Expansion of elevational range in a forest pest: Can parasitoids track their hosts?

Gradients in elevation impose changes in environmental conditions, which in turn modulate species distribution and abundance as well as the interactions they maintain. Along the gradient, interacting species (e.g., predators, parasitoids) can respond to changes in different ways. This study aims to investigate how egg parasitism of a forest pest, the pine processionary moth (PPM), Thaumetopoea pityocampa, vary along an elevational gradient (190-2000 m.a.s.l.) in a mountain range of SE Spain, including areas of recent elevational expansion, for a seven years period (2008-2014).

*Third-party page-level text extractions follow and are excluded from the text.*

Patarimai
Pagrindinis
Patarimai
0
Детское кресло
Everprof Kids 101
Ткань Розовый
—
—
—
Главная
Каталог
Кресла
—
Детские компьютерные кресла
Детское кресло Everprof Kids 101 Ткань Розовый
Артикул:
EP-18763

We used generalized linear mixed models to ascertain the effect of both elevation and the winter North Atlantic Oscillation (NAO) index (a proxy of interannual climatic conditions) on the rate of parasitism, and the occurrence probabilities of two parasitoid species: a PPM specialist and a generalist species. Since four pine species are stratified along the elevational gradient, we repeated all the analyses separately for lowlands (190-1300 m. a.s.l.) and uplands (1350-2000 m. a.s.l.). Results showed a decrease in both parasitism rate and probability of occurrence of the two main parasitoid species with elevation, although decline was more severe for the specialist species. The effect of elevation was more conspicuous and intense in uplands than in lowlands. Positive NAO winter values, associated with cold and dry winters, reduced the rate of parasitism and the probability of occurrence of the two main parasitoid species-but particularly for the generalist species-as elevation increases. In a context of climate warming, it is crucial to mitigate PPM elevational and latitudinal expansion. Increasing tree diversity at the PPM expansion areas may favor the establishment of parasitoids, which could contribute to synchronizing host- parasitoid interactions and minimize the risk of PPM outbreaks.

Automated summary

Gradients in elevation affect the parasitism rate and occurrence probabilities of parasitoid species, with a more severe decline in specialist species as elevation increases. The impact of elevation is more prominent in uplands than in lowlands, and positive North Atlantic Oscillation winter values can reduce parasitism rate and occurrence probabilities as elevation increases, particularly for generalist species. Mitigating elevational and latitudinal expansion of forest pests like the pine processionary moth is crucial in the context of climate warming.